- Text for analysis -
This was helpful for all the steps and caught issues as the workflow progressed.

LLM Learnings & Gotchas

Trial and error is a great way to learn, but it’s also nice to know the traps ahead of time.

Tell Them What You Want, Not What You Don’t Want

Telling an LLM not to do something is like asking them to not think of a pink elephant. They’re more likely to do what you don’t want because you told them about it.

Instead of:

Don’t include the murderer in the scene. Don’t reveal the weapon.

Use:

The scene must establish the central mystery aligned with the goals. Describe the goals without giving anything away.

Long Instructions Make Sloppy Outputs

LLMs struggle managing details when there are lots of details. Break instructions down into separate tasks, and have the LLM work on them one at a time.

The first attempt asked the LLM to do everything in one shot: 1) write the mystery “prompt” that players read by describing the setting, introducing characters, and declaring the mystery goals (who, what, why?), 2) write clues that are revealed to players as the game progresses, and 3) write the solution. The LLM managed to match the output format and write all the mystery pieces requested, but the mysteries themselves were incoherent.

The LLM was being given too much to “think” about, and it was having trouble following all of the rules simultaneously.

“Please Try Again”

That’s essentially what the editor LLM step does. Review the previous instructions and output to fix everything that was missed.

There has been a lot of discussion online about the best way to go about it. Simply telling the LLM to “do it better” works, but I found that a little extra prompting, such as asking for the smallest number of changes necessary, had better results.

“Show Your Work”

Or “Explain Your Thoughts”. Asking the LLM to explain its reasoning before producing output made a noticable improvement in mystery quality. It works with JSON output, too. The first field in the prompt example is "explanation": "<...>". Each output included a step by step explanation that supported the end result.

- Provided data -
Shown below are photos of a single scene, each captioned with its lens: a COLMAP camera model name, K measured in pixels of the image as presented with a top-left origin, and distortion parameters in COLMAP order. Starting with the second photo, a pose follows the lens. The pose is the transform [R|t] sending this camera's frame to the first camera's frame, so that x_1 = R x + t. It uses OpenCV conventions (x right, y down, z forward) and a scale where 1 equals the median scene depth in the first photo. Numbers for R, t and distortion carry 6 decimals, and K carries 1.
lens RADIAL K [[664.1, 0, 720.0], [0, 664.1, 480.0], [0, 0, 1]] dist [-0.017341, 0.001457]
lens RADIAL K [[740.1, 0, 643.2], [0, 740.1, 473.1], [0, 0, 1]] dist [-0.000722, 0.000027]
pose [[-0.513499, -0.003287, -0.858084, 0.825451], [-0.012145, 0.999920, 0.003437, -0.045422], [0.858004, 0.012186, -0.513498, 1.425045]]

- Required work -
- 1) Give every section heading that appears under "LLM Learnings & Gotchas" in the text on lessons from prompting LLMs.
- 2) Copy from the text on lessons from prompting LLMs the passage that opens with the words containing "The LLM was" and closes with "had better results.".

- Completed exercise -
- 1)
- Tell Them What You Want, Not What You Don't Want
- Long Instructions Make Sloppy Outputs
- "Please Try Again"
- "Show Your Work"

- 2)
The LLM was being given too much to “think” about, and it was having trouble following all of the rules simultaneously.

“Please Try Again”

That’s essentially what the editor LLM step does. Review the previous instructions and output to fix everything that was missed.

There has been a lot of discussion online about the best way to go about it. Simply telling the LLM to “do it better” works, but I found that a little extra prompting, such as asking for the smallest number of changes necessary, had better results.